From the line holding "positivity by IHC" through the line holding "is no significant" below, write out every line exactly; include both of those lines and drop the pictures.

Available records:
=== Begin Enclosure ===

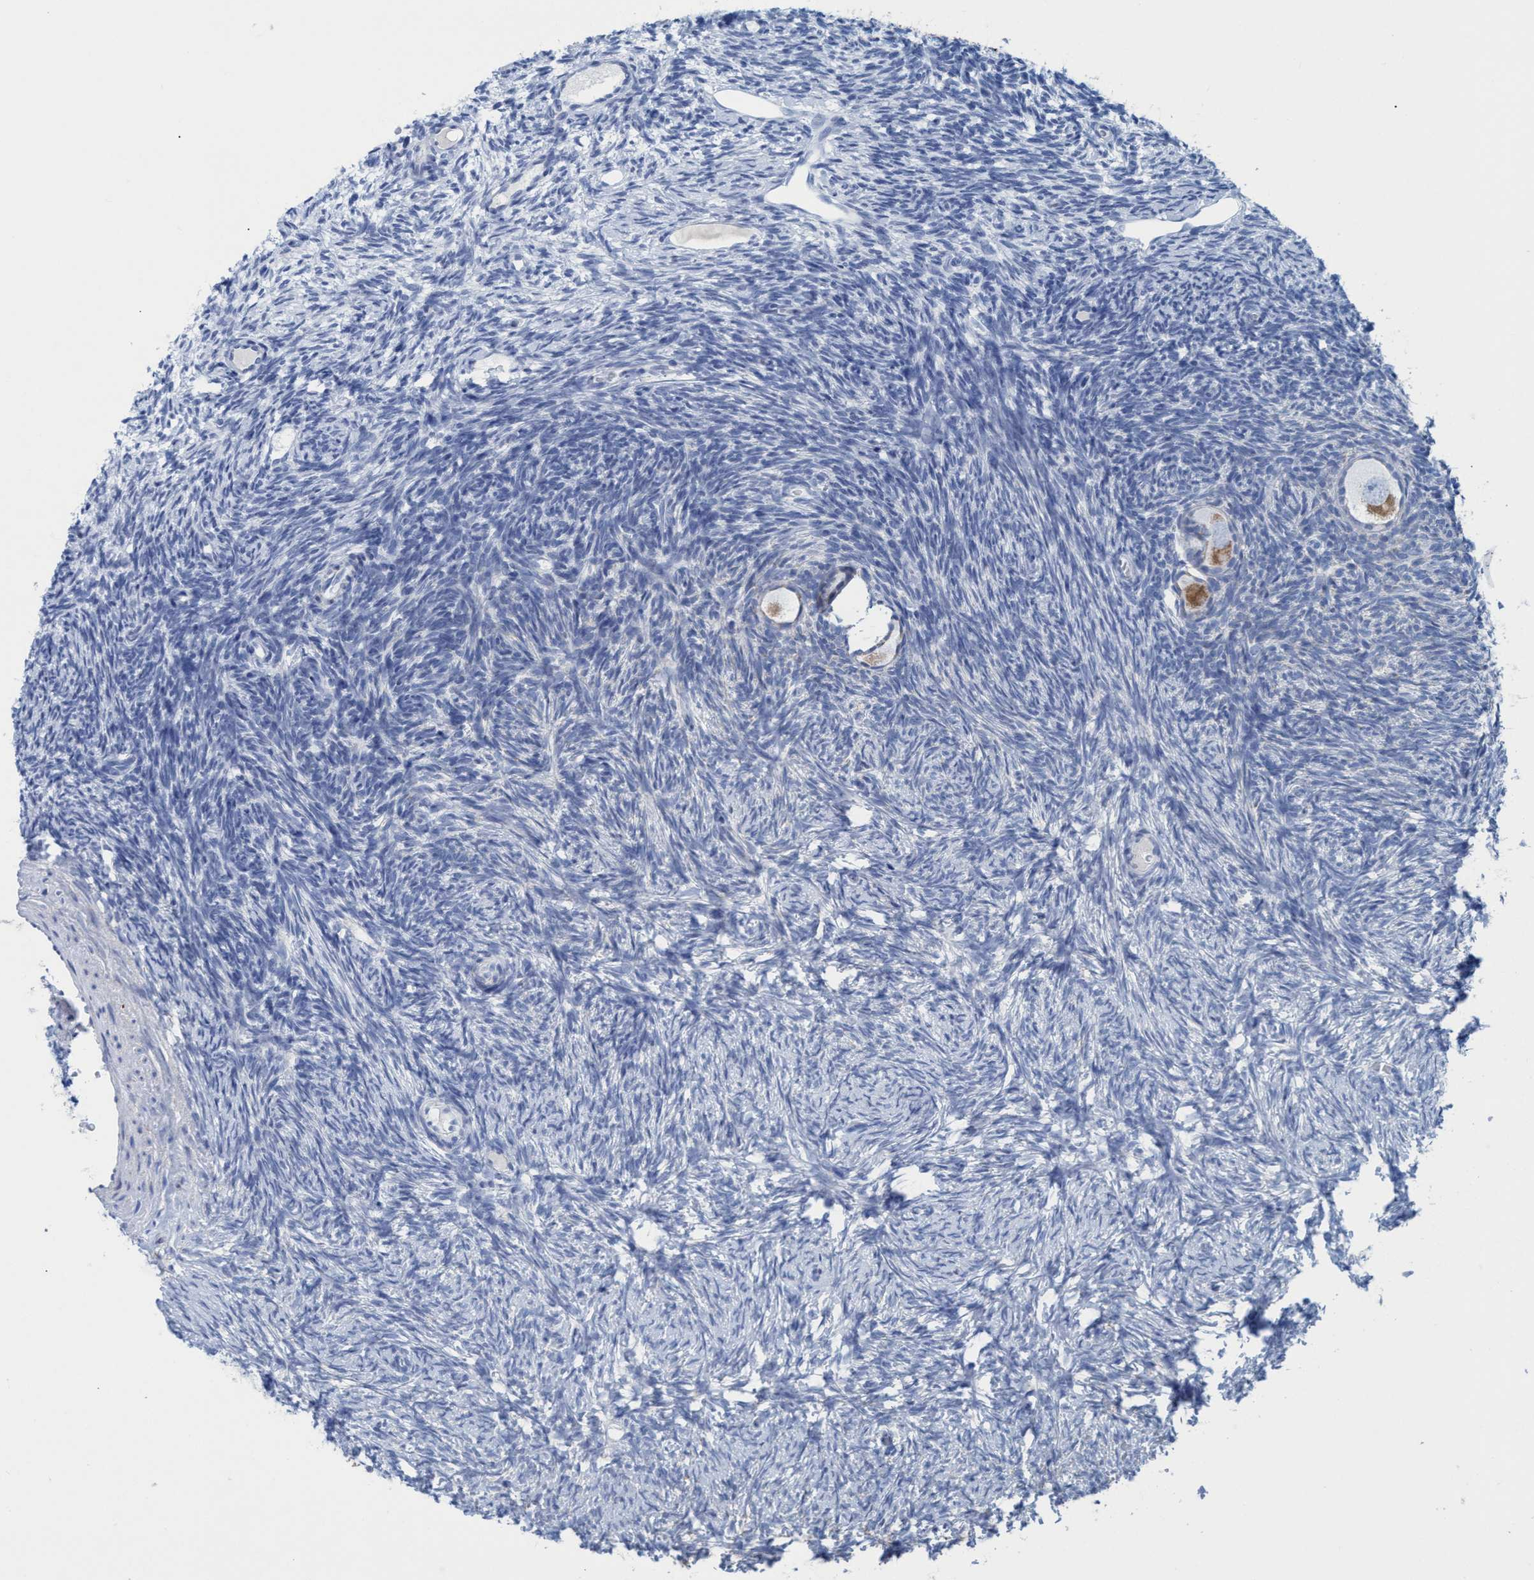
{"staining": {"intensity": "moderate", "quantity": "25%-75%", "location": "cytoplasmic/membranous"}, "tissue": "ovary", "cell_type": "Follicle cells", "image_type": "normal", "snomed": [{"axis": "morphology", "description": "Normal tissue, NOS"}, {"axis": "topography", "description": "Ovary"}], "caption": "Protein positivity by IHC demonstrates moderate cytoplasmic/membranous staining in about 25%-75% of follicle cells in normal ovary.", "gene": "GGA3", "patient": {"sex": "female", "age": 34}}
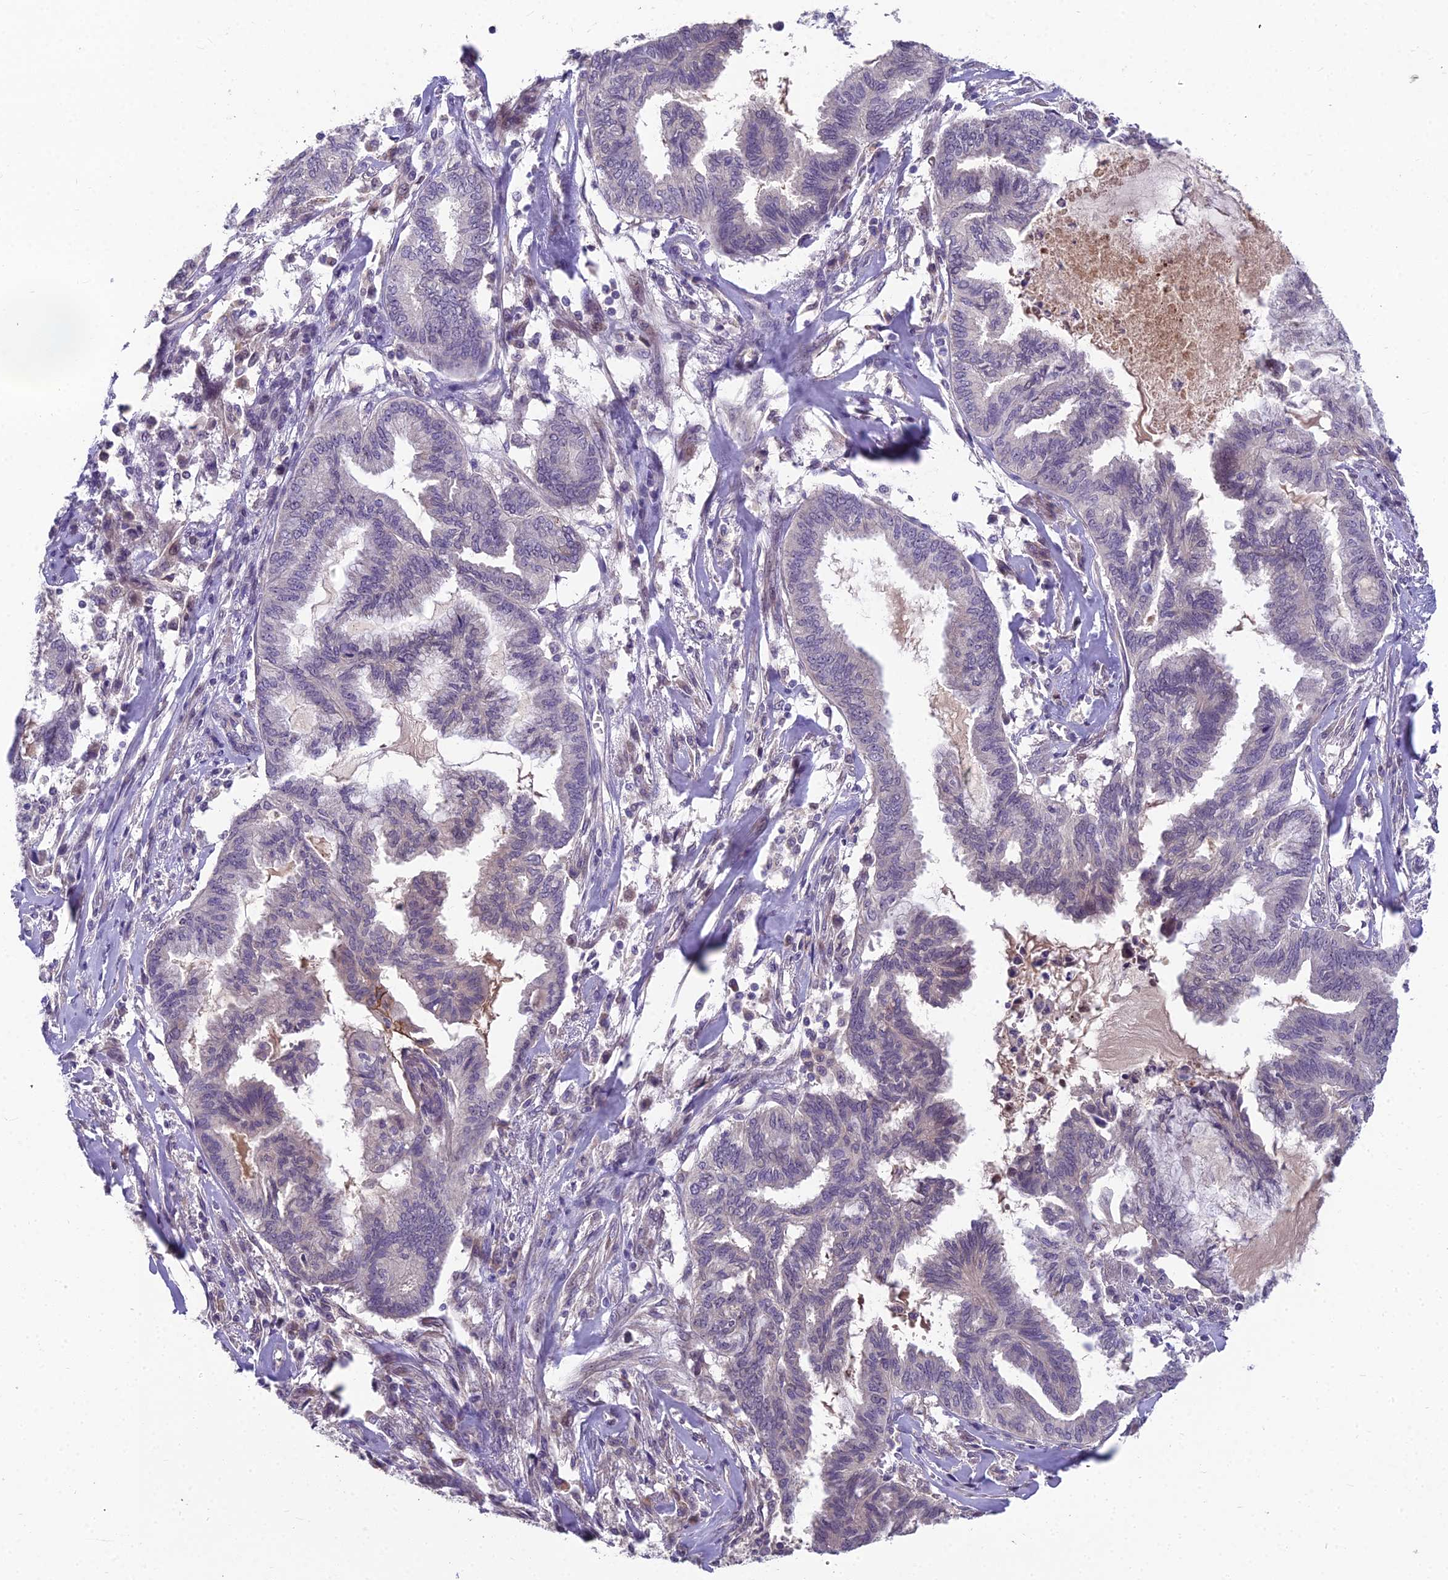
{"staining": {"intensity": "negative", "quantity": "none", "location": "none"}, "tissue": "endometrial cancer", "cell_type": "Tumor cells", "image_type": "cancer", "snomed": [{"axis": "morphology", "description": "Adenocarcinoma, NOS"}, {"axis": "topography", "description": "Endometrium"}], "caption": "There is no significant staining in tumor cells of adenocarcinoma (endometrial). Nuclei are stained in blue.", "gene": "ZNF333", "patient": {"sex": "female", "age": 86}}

=== End Enclosure ===
=== Begin Enclosure ===

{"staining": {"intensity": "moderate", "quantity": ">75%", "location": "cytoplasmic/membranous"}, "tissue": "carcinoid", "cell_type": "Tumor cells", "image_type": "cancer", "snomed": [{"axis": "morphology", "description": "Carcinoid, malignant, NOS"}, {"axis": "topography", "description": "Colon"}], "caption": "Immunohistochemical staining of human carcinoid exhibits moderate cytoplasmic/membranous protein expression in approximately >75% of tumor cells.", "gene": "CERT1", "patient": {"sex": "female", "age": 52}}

=== End Enclosure ===
=== Begin Enclosure ===

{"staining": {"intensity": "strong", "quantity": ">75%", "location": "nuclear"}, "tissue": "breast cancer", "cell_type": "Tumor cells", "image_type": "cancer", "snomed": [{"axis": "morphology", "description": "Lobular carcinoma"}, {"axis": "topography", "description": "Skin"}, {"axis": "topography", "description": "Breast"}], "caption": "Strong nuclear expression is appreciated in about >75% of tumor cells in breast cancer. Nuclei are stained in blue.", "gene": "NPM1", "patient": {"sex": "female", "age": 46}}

=== End Enclosure ===

Written response:
{"staining": {"intensity": "moderate", "quantity": "25%-75%", "location": "cytoplasmic/membranous"}, "tissue": "ovary", "cell_type": "Follicle cells", "image_type": "normal", "snomed": [{"axis": "morphology", "description": "Normal tissue, NOS"}, {"axis": "topography", "description": "Ovary"}], "caption": "Protein positivity by IHC demonstrates moderate cytoplasmic/membranous staining in about 25%-75% of follicle cells in normal ovary.", "gene": "GGA3", "patient": {"sex": "female", "age": 34}}
{"staining": {"intensity": "negative", "quantity": "none", "location": "none"}, "tissue": "endometrial cancer", "cell_type": "Tumor cells", "image_type": "cancer", "snomed": [{"axis": "morphology", "description": "Adenocarcinoma, NOS"}, {"axis": "topography", "description": "Endometrium"}], "caption": "There is no significant staining in tumor cells of adenocarcinoma (endometrial). Nuclei are stained in blue.", "gene": "ZNF333", "patient": {"sex": "female", "age": 86}}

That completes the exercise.